My view of both tax bills that now await a conference is that they combine making revenue and distribution much worse with reducing the efficiency of the tax system and greatly increasing its complexity for high-income individuals, who will be absolutely swimming in new tax planning opportunities. It also represents a historically unprecedented use of the federal income tax system as a targeted weapons system for distributing favors to friends (beyond just using "rifleshot" special exceptions for one or two taxpayers, although we have those too) and, let's call it less favorable treatment for non-friends.

That said, there is one way that one aspect of the harm could be made less bad, although they won't be taking me up on this. A clear goal of the legislation is to ensure that special friends among the super-rich pay lower marginal rates than people in the upper middle class. I wouldn't dignify this with the label of "belief about fair distribution," since, for example, high-paid CEOs of publicly traded companies don't appear to be in the special friends group.

The aim, rather, is that very rich people they like, in industries they like, should pay lower marginal rates than those in the upper middle class or the less-favored super-rich.

But let's suppose they were willing to generalize, in a more principled way, their belief that very rich friends should pay lower rates than people in the upper middle class. Suppose they were willing to apply this belief to all very rich people, on a neutral basis within that group.

Then there would be a mechanism for reducing the tax bill's inefficiency and encouragement of tax planning, without doing any overall harm either to revenue or to distribution.

It would be a simple four-step process: (1) eliminate the passthrough rules, (2) address the use of corporations as a tax shelter, via the under-payment of owner-employee salaries and the "stuffing" of corporations with investment assets, (3) eliminate the tax-free step-up in basis at death, which greatly worsens lock-in for appreciated assets and ensures that huge profits enjoyed at the top will never be taxed at all, and (4) lower the top rate as much as you can given these changes, without sacrificing overall revenue or changing overall distribution. We might then have an overt, and perhaps significant, decline in marginal tax rates at the top.

This would eliminate the inefficient industrial policy and inducement to ridiculous tax planning that the current structure has, without making either revenue or distribution any worse than they are already. It would also amount to an honest statement of the actual distributional policy that evidently motivates the tax bills, insofar as there is a policy beyond that of rewarding donors and friends. And, for what it's worth, it would avoid treating the super-rich unequally (special friends better than the rest).

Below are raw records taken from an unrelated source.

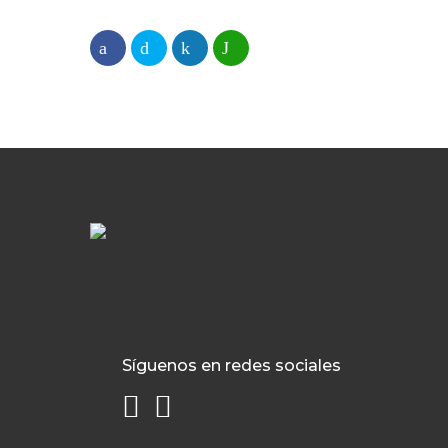
Síguenos en redes sociales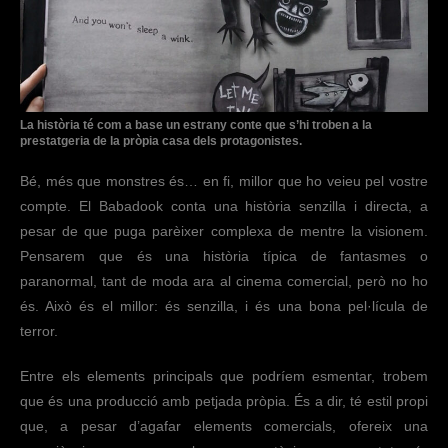
La història té com a base un estrany conte que s’hi troben a la
prestatgeria de la pròpia casa dels protagonistes.
Bé, més que monstres és… en fi, millor que ho veieu pel vostre
compte. El Babadook conta una història senzilla i directa, a
pesar de que puga parèixer complexa de mentre la visionem.
Pensarem que és una història típica de fantasmes o
paranormal, tant de moda ara al cinema comercial, però no ho
és. Això és el millor: és senzilla, i és una bona pel·lícula de
terror.
Entre els elements principals que podríem esmentar, trobem
que és una producció amb petjada pròpia. És a dir, té estil propi
que, a pesar d’agafar elements comercials, ofereix una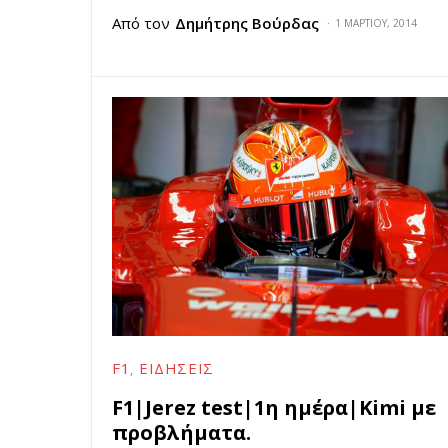
Από τον
Δημήτρης Βούρδας
1 ΜΑΡΤΊΟΥ, 2014
F1
ΕΙΔΉΣΕΙΣ
F1|Jerez test|1η ημέρα|Kimi με
προβλήματα.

It would be interesting to know just how much rates at the top could decline in this scenario. But we know they won't do it, for at least 3 reasons: (1) lack of concern about the structural and tax planning problems that the bills are causing, (2) a preference for dishonestly concealing the actual distributional policy (hence all the lies about this being a "middle class tax bill"), and (3) the fact, that among the super-rich, they want to direct the largesse at their special friends in particular.